Apparently (I am still trying to get to the details of this) there is a substream automatically encoded in Dolby Digital when creating a Dolby True HD stream. This is a different stream to the additional, user-accessible DD stream on some discs, as it is NOT user-accessible by choice.
It is there to ensure compliance when your player cannot actually handle Dolby True HD 5.1 streams (which, BTW, is not mandated in Blu Ray bit optionally supported. Only Dolby True HD Stereo is actually required) - meaning a LOT of players are not decoding the True HD, but instead the DD substream.
It's like the way DTS-HD MAS also includes a legacy stream for decoders that cannot handle the full MAS Lossless one.
Thing is, most players that cannot actually decode the True HD stream and offer up the DD stream instead don't actually TELL you this.

The long & short of it is that there are a lot of folks out there who think they are getting Lossless, when the reality is they are still getting DD.....
 
There's another interesting row brewing as well over so-called "True HD" streams.
Apparently (I am still trying to get to the details of this) there is a substream automatically encoded in Dolby Digital when creating a Dolby True HD stream. This is a different stream to the additional, user-accessible DD stream on some discs, as it is NOT user-accessible by choice.
It is there to ensure compliance when your player cannot actually handle Dolby True HD 5.1 streams (which, BTW, is not mandated in Blu Ray bit optionally supported. Only Dolby True HD Stereo is actually required) - meaning a LOT of players are not decoding the True HD, but instead the DD substream.
It's like the way DTS-HD MAS also includes a legacy stream for decoders that cannot handle the full MAS Lossless one.
Thing is, most players that cannot actually decode the True HD stream and offer up the DD stream instead don't actually TELL you this.

DATA UNDER STUDY:
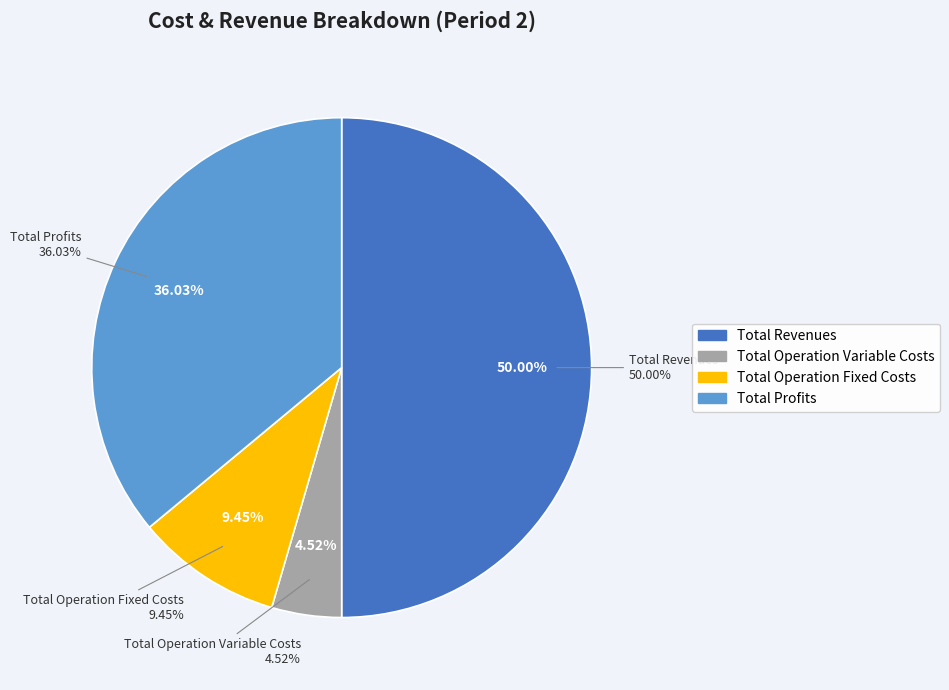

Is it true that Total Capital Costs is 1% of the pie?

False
* * *
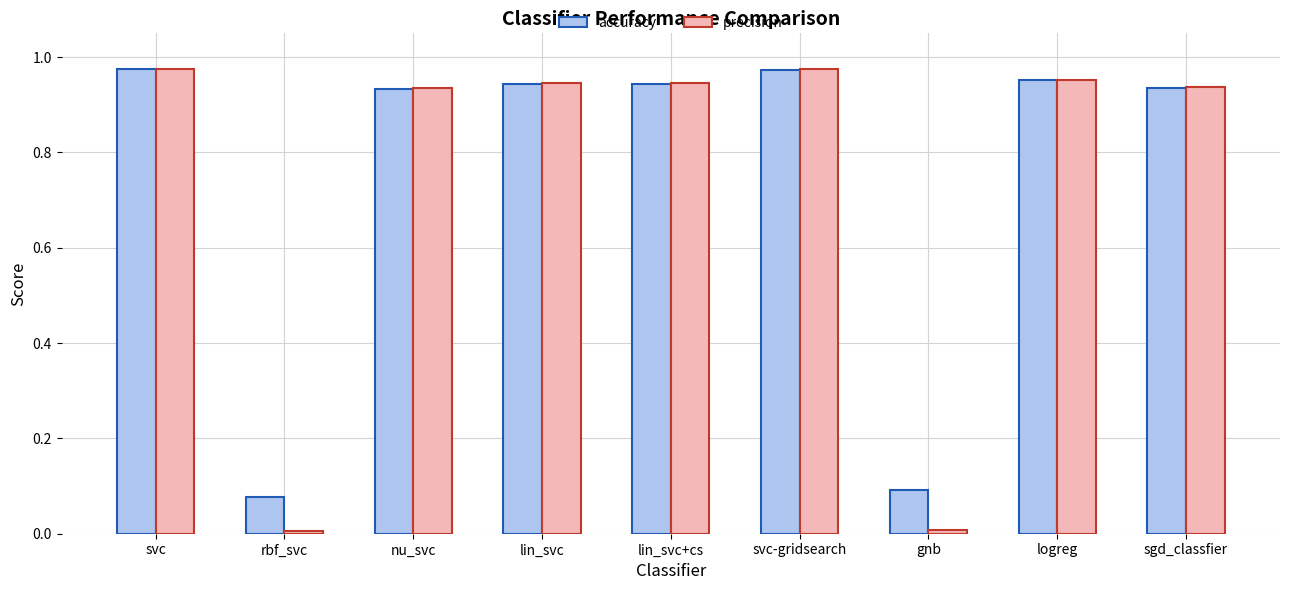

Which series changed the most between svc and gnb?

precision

PROBLEM 1: According to the passage about Dolby True HD streams, which Dolby True HD format is actually required on Blu-ray?
PROBLEM 2: Write out the passage about Dolby True HD streams from "The long & short" to "still getting DD.....", switching "folks" to "people".
PROBLEM 3: Please carry on the passage about Dolby True HD streams from where it stops.
The material comes from a separate source, unrelated to the passage about Dolby True HD streams.

EXPECTED OUTPUT 1: Dolby True HD Stereo.

EXPECTED OUTPUT 2:
The long & short of it is that there are a lot of people out there who think they are getting Lossless, when the reality is they are still getting DD.....

EXPECTED OUTPUT 3:
The long & short of it is that there are a lot of folks out there who think they are getting Lossless, when the reality is they are still getting DD.....


What? Dolby TrueHD decoding isn't required in ANY Blu-ray Disc player, you're confused with HD DVD.
You're saying that a "LOT" of players are not decoding the TrueHD, but instead the DD substream? Which players are these?

The following players all decode the TrueHD stream:

Panasonic DMP-BD10
Sharp BD-HP20U
Pioneer BDP-HD1
Pioneer Elite BDP-94HD
Pioneer Elite BDP-95HD
Sony BDP-S1
Sony BDP-S500
Sony BDP-ES2000
Sony Playstation - 20/40/60/80GB models
Samsung BD-P1200
Samsung BD-P1400
Denon DVD-3800BD

All upcoming players will also include decoding of TrueHD. These include:

Sylvania NB500SL9
Samsung BD-P1500
Sony BDP-S350
Sony BDP-S550
Panasonic DMP-BD50
Sharp BD-HP50
Marantz BD8002
Daewoo DBP-1000
Daewoo DBP-2000

A number of players not on this list like the Denon 2500BT and Panasonic DMP-BD30 will bitstream TrueHD through HDMI to a compatible receiver.

I can't think of any instance in which people "think" they're getting TrueHD and are not. If the player has the "TrueHD" logo on it, it decodes TrueHD. If you're bitstreaming then you have an HDMI 1.3 receiver and it will say either "Dolby TrueHD" or "Dolby Digital"

The substream you're speaking of isn't new, it's been known of for over a year. The Nine Inch Nails disc from February 2007 was one such disc - the options are Dolby TrueHD or Dolby Stereo. The 5.1 Dolby 640Kbps is output when your player doesn't support TrueHD.

http://halo22.nin.com/hdfaq.html#q11

For the Blu-ray version there are only two audio menu selections, Dolby Stereo and Dolby TrueHD Surround. Here's why: The Dolby TrueHD contains a Dolby Digital substream. If you are watching on a player that doesn't support Dolby TrueHD (many of the first generation BD players), you will get the default Dolby Digital Surround audio. If you have a player that supports Dolby TrueHD (such as a Playstation 3), you will get Dolby Digital Surround out of the SP/DIF port and Dolby TrueHD out of the HDMI port. To hear Dolby TrueHD, you will need a receiver that supports this format. In the future, there may be Blu-ray players that decode Dolby TrueHD and output the audio through analog ports, so this may be another option.

Sorry to piss on the BD Bonfire, but it is *not* about to become the next big thing for surround music.

What was the first big thing?

It's too expensive, and now that Sony have a monopoly
They don't and you clearly don't have much knowledge of the BDA and BD patent set-up's if you think Sony has any monopoly on anything Blu.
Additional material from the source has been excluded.